EXERCISE INPUT:
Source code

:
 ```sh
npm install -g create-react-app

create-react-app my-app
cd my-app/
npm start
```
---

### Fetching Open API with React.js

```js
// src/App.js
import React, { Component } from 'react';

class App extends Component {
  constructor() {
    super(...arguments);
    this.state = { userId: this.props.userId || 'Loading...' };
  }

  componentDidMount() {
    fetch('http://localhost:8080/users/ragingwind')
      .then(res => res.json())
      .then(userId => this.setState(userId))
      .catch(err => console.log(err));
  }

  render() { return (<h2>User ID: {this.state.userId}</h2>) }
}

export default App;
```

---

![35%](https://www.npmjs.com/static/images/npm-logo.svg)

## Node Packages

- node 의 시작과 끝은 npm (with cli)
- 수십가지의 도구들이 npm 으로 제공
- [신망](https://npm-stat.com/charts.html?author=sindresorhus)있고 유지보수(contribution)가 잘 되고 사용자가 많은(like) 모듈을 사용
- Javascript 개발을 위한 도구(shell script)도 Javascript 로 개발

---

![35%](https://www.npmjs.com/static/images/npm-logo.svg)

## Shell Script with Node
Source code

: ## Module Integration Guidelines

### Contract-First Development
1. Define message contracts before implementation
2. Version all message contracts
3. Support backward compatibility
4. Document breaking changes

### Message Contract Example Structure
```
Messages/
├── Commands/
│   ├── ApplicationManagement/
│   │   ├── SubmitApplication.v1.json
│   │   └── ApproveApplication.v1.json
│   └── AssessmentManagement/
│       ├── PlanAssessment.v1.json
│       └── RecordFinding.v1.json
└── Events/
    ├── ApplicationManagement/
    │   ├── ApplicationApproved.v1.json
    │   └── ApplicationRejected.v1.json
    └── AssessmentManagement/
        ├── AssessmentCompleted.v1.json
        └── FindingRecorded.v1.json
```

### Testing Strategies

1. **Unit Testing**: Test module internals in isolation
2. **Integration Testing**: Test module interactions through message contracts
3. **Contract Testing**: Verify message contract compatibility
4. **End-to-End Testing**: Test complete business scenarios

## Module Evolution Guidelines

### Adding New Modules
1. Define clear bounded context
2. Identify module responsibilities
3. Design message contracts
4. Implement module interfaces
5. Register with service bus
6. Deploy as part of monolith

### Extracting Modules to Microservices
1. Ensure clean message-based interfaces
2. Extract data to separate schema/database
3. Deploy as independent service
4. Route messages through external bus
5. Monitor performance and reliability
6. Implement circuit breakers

WHAT IS REQUIRED:
Check each line above for the string "userId" and copy the ones that have it.

ANSWER FOR THIS EXERCISE:
    this.state = { userId: this.props.userId || 'Loading...' };
      .then(userId => this.setState(userId))
  render() { return (<h2>User ID: {this.state.userId}</h2>) }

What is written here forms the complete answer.